The most reliable mitigation is to explicitly extract exactly one value per parameter and enforce the expected type, rejecting requests that contain duplicates:

import { Request, Response, NextFunction } from 'express';

function strictParam(name: string, req: Request): string {
  const value = req.query[name];
  if (Array.isArray(value)) {
    throw new Error(`Duplicate parameter not allowed: ${name}`);
  }
  if (typeof value !== 'string') {
    throw new Error(`Missing required parameter: ${name}`);
  }
  return value;
}

app.get('/transfer', (req: Request, res: Response) => {
  try {
    const to = strictParam('to', req);
    const amount = strictParam('amount', req);
    // process transfer...
  } catch (err) {
    res.status(400).json({ error: 'Invalid request parameters' });
  }
});

Middleware to reject duplicate parameters

For broad protection, add middleware that rejects any request containing duplicate parameter names:

function rejectDuplicateParams(req: Request, res: Response, next: NextFunction) {
  for (const [key, value] of Object.entries(req.query)) {
    if (Array.isArray(value)) {
      return res.status(400).json({
        error: `Duplicate parameter '${key}' is not permitted`
      });
    }
  }
  next();
}

app.use(rejectDuplicateParams);

Consistent parsing across all components

When multiple systems process the same request — a WAF, an API gateway, and the application server — ensure they all use the same parameter resolution strategy. Document and standardize whether "first wins" or "last wins" applies at every layer. Inconsistency between layers is the root cause of most WAF bypass scenarios.

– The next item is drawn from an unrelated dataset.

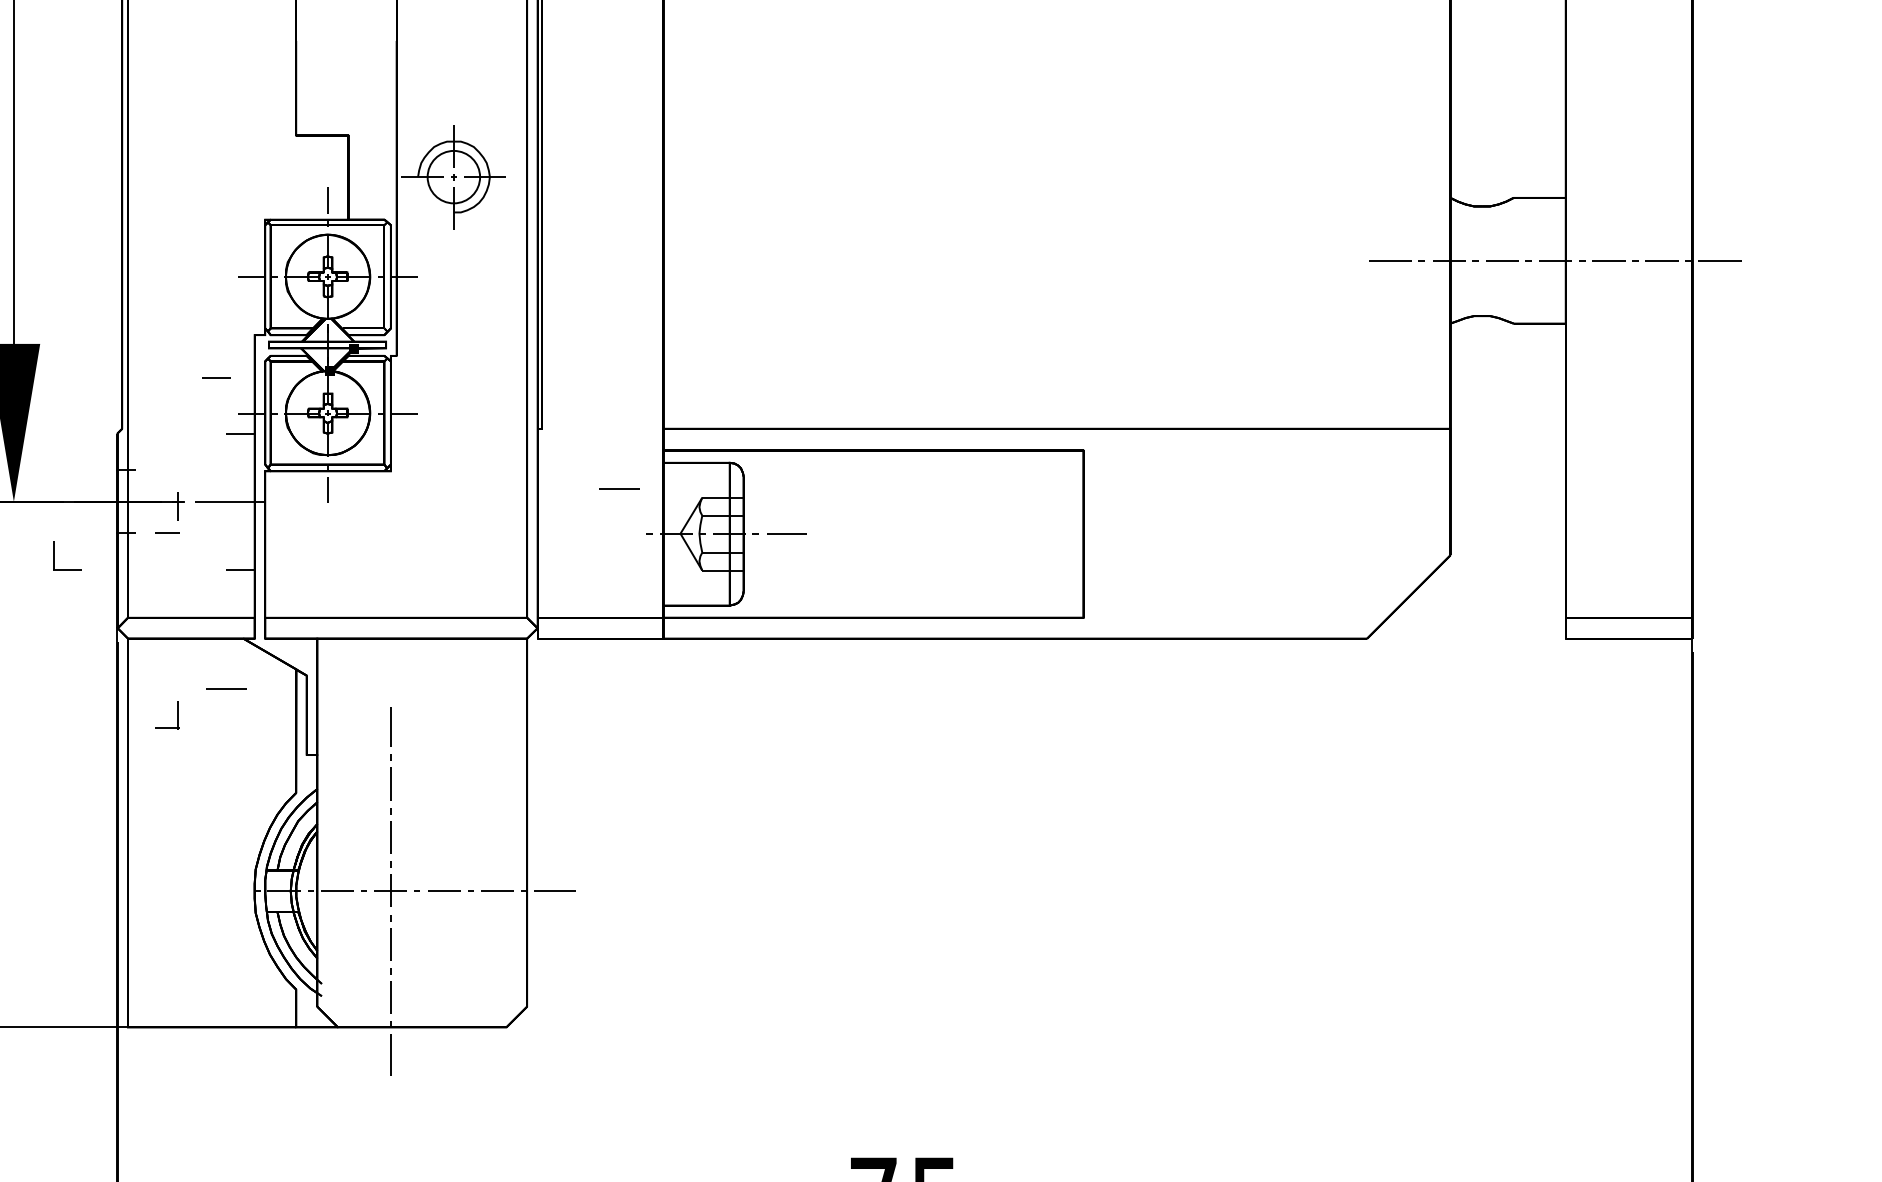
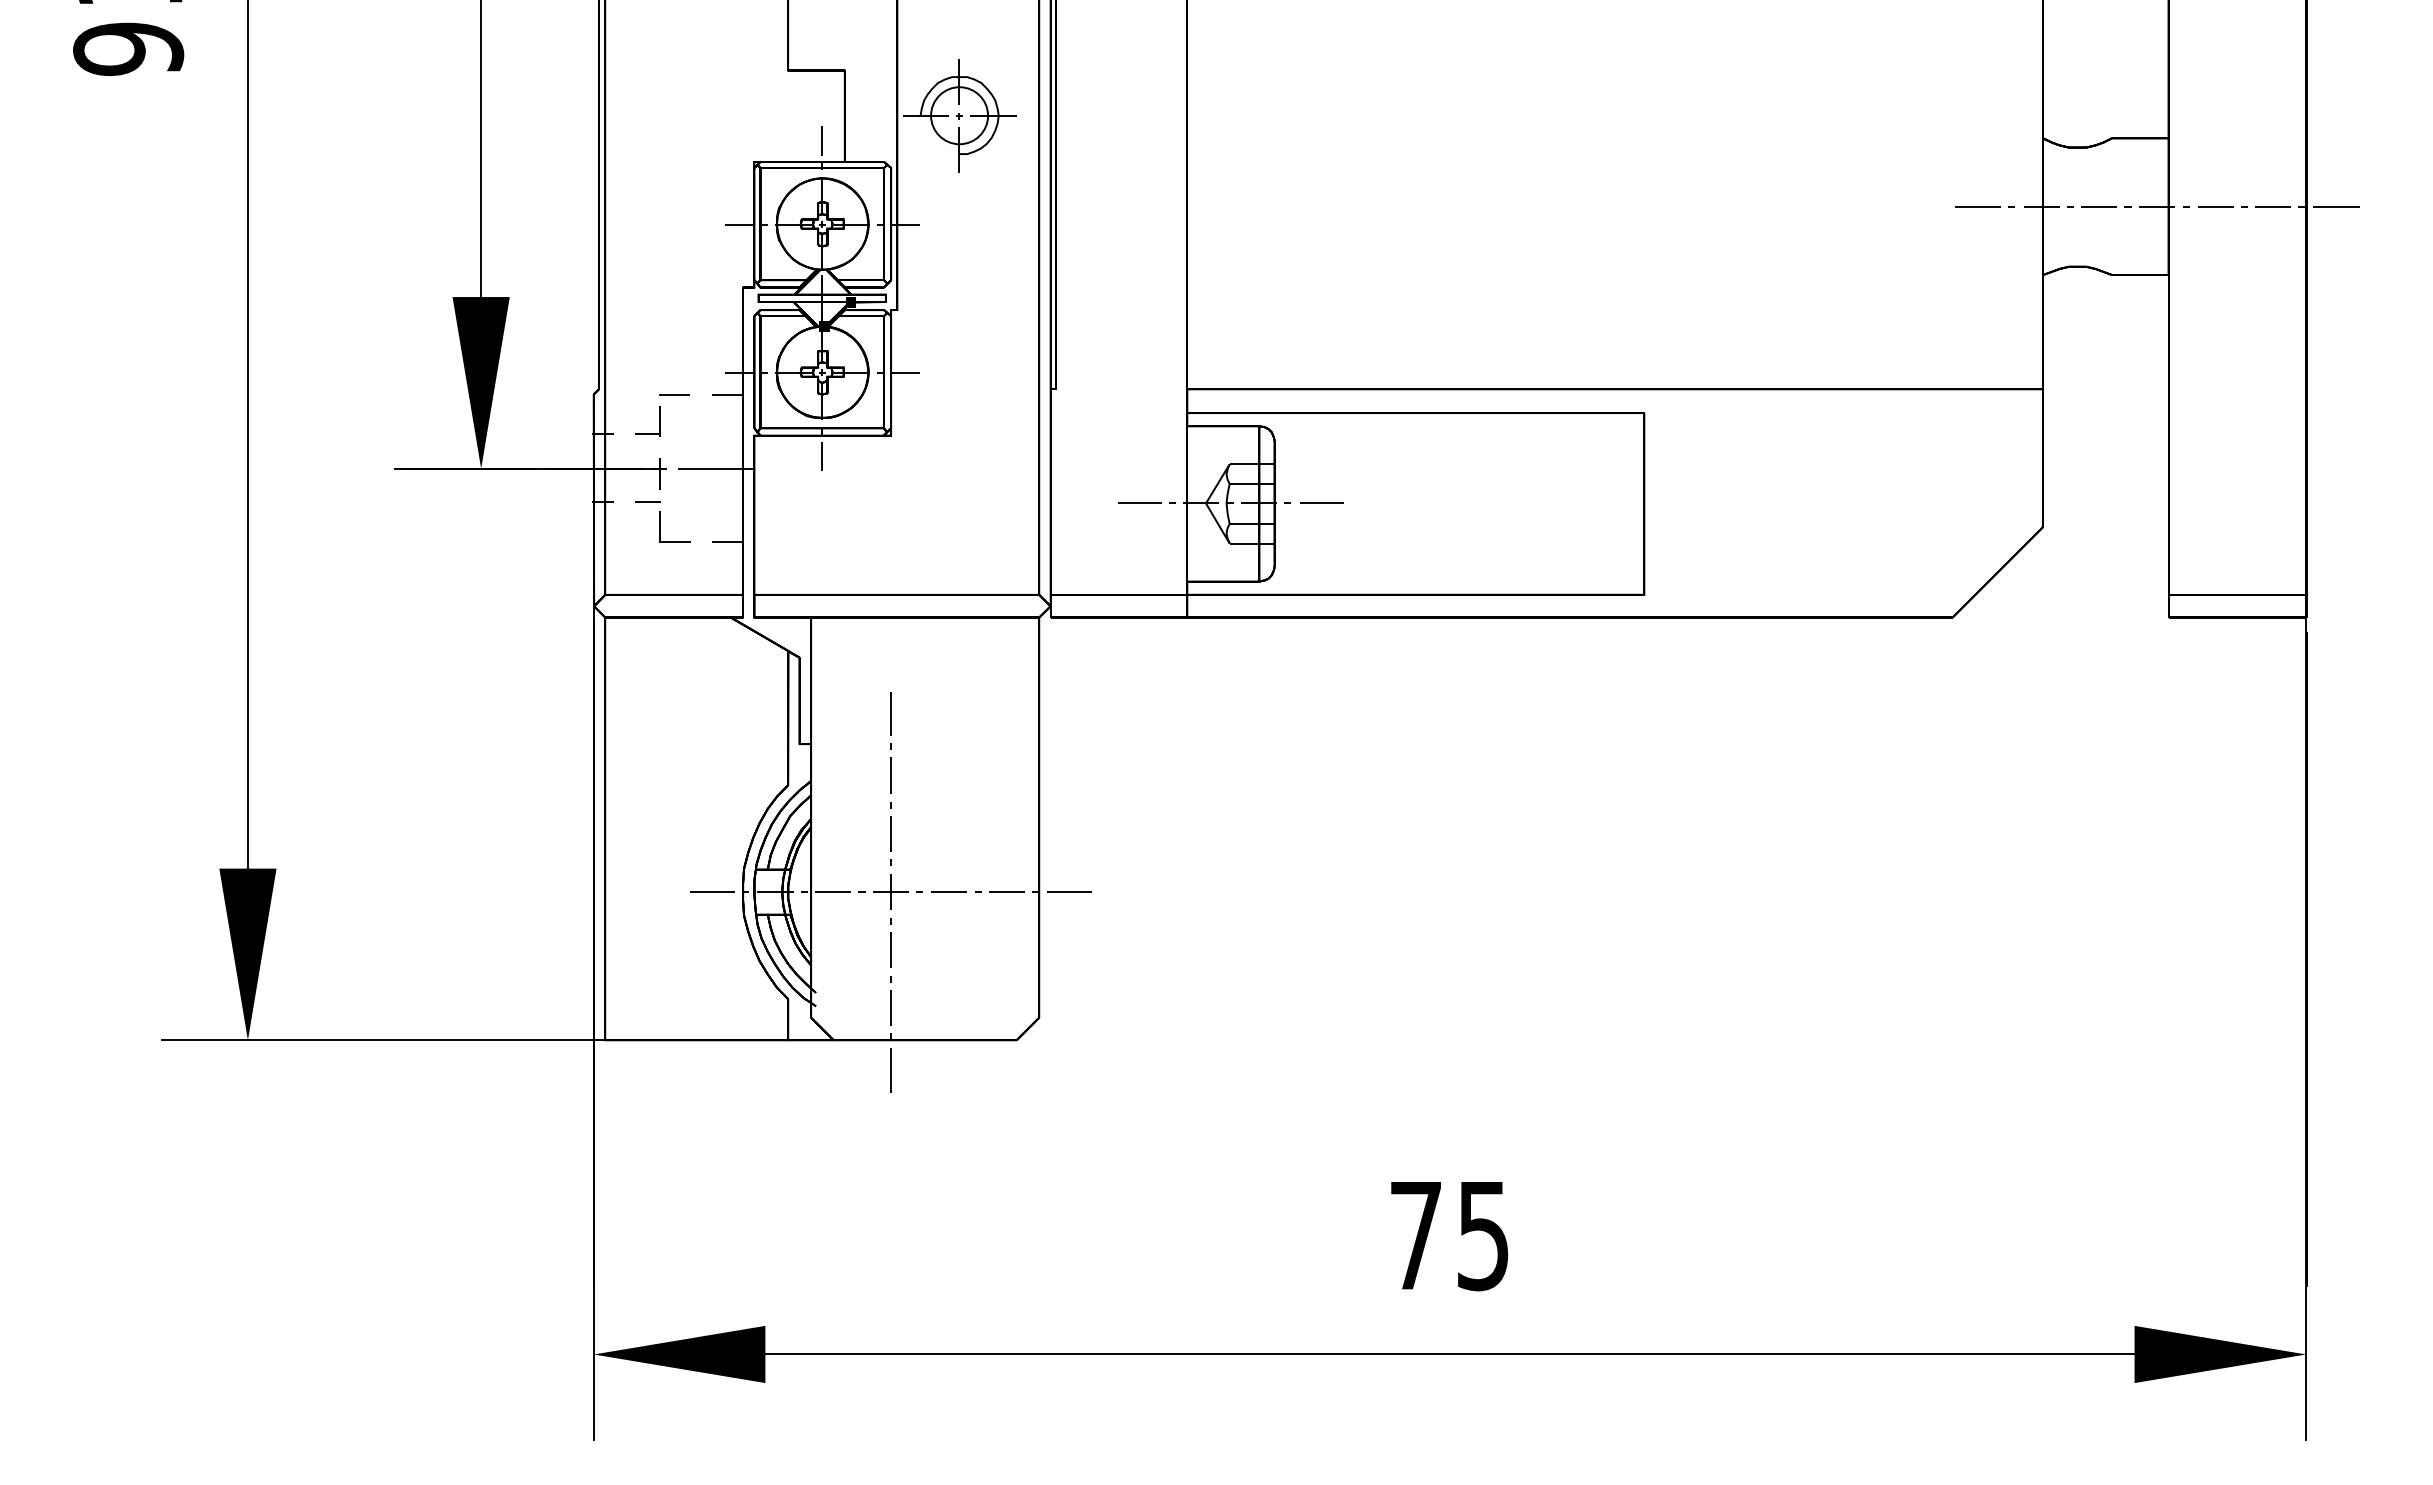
line: (216, 377) -> (674, 394), moved
line: (619, 487) -> (1139, 502), moved
part: (54, 554) -> (660, 526), moved
line: (226, 688) -> (712, 891), moved
part: (177, 715) -> (659, 421), moved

Avoid constructing URLs from user input

When forwarding parameters to backend services, extract each parameter value explicitly and reconstruct the URL from scratch using an URL-building library rather than string concatenation. Never append raw user input to a URL:

// Vulnerable
const backendUrl = `https://api.internal/data?user_id=${req.query.userId}&format=json`;

// Safe
const url = new URL('https://api.internal/data');
url.searchParams.set('user_id', strictParam('userId', req));  // explicit, single value
url.searchParams.set('format', 'json');  // hardcoded, not from user input

URLSearchParams.set() replaces any existing value for the key rather than appending. This ensures you always send exactly one value per parameter to downstream services.

Testing for HPP

Include HPP test cases in your security test suite. For each parameter in your application, verify:

  1. Requests with duplicate parameters are rejected or handled predictably.
  2. The value used for processing matches the value used for validation.
  3. URL construction for backend calls uses explicit parameter setting, not string concatenation.

Burp Suite's Param Miner extension and manual testing with duplicate parameters in Repeater are effective approaches for identifying HPP vulnerabilities in running applications.